The non-governmental organizations Human Rights Fund, Youth Initiative for Human Rights and Women in Black organized yesterday a street campaign in Belgrade in memory of the kidnapping in Štrpci that took place in February 1993.
The campaign was symbolically organized at 3:48 p.m., at the same time when the train, out of which 20 people were taken and later murdered, stopped 23 years ago.
Nataša Kandić, founder and former director of the Human Rights Fund, said that the gathering was dedicated to the memory of the people who were passengers in the train which stopped in Štrpci and out of which those people were taken and are unaccounted ever since.
“There are many data, many facts, many evidence to shed light on the crime committed in Štrpci, the war crime, and to make Serbia start remembering what happened so that situations which we encountered with today never happen again, that people walk by and say: ‘Look at these fools, they are standing here because of some killed Muslims’,” Kandić said.
Kandić expressed confidence that one day “people will stop at 3:48, that a large number of people will know that they should stop then and that an hour later something happened that does not happen in a normal country”.
Kandić said that this gathering is dedicated to the future as well, to the remembrance of that day and to keep in mind that the state has done nothing for full 23 years.

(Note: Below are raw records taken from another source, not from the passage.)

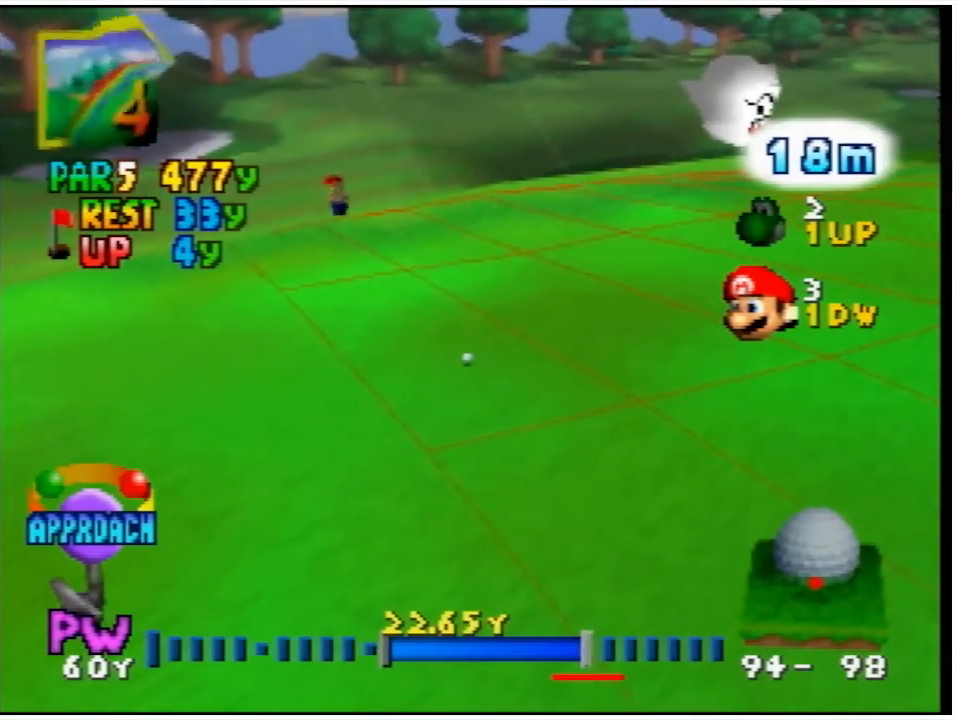
{"buttons": ["L1"], "left_stick": "center", "events": []}
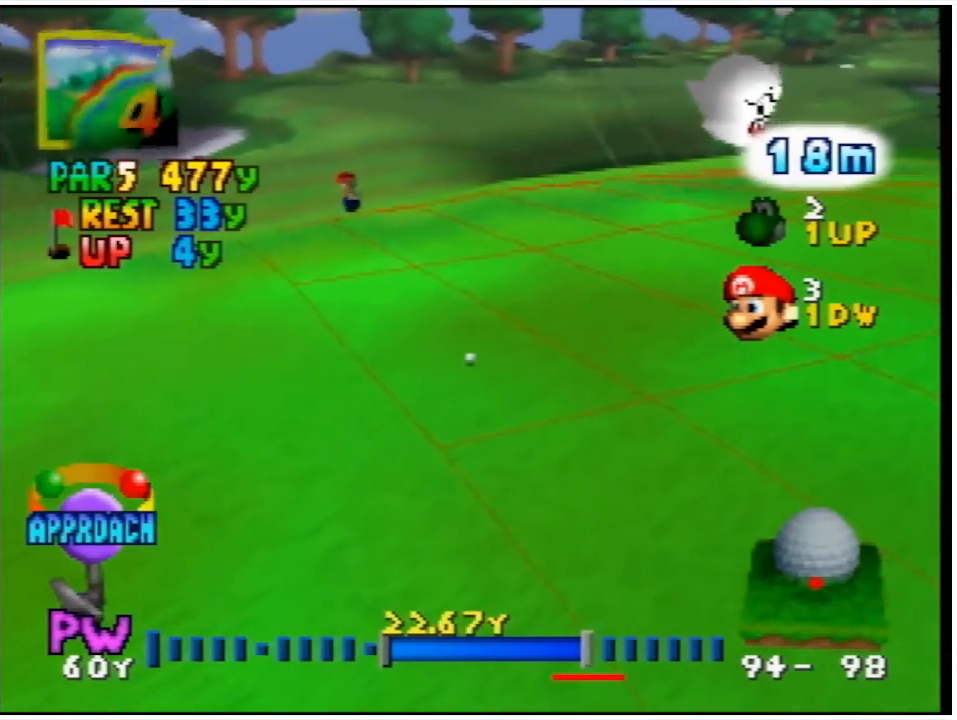
{"buttons": ["L1"], "left_stick": "center", "events": []}
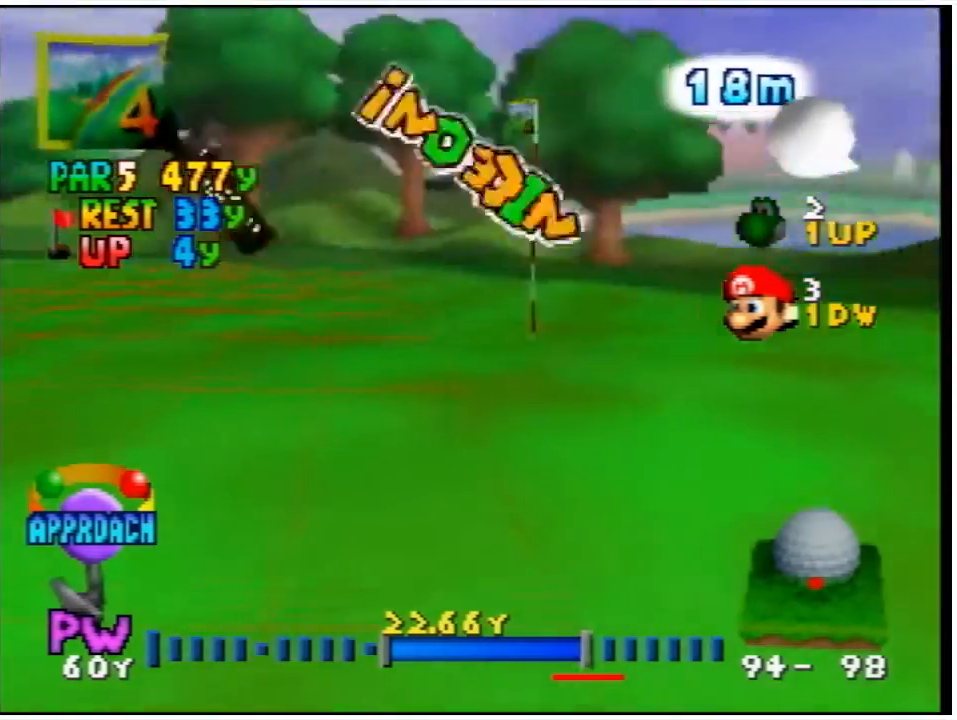
{"buttons": [], "left_stick": "center", "events": [[133, "L1", "up"]]}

Nebojša Ranisavljević is the only person sentenced for the crime in Štrpci. In the trial procedure led against him before the High Court in Bijelo Polje, it was stated that a group of members of the Višegrad brigade, led by Milan Lukić, forcibly stopped the train at the station in Štrpci and took out 18 Bosniaks passengers, one Croat passenger and one unidentified person who were then taken to the premises of the elementary school in Prelovo near Višegrad. Remains of four victims have been found until today.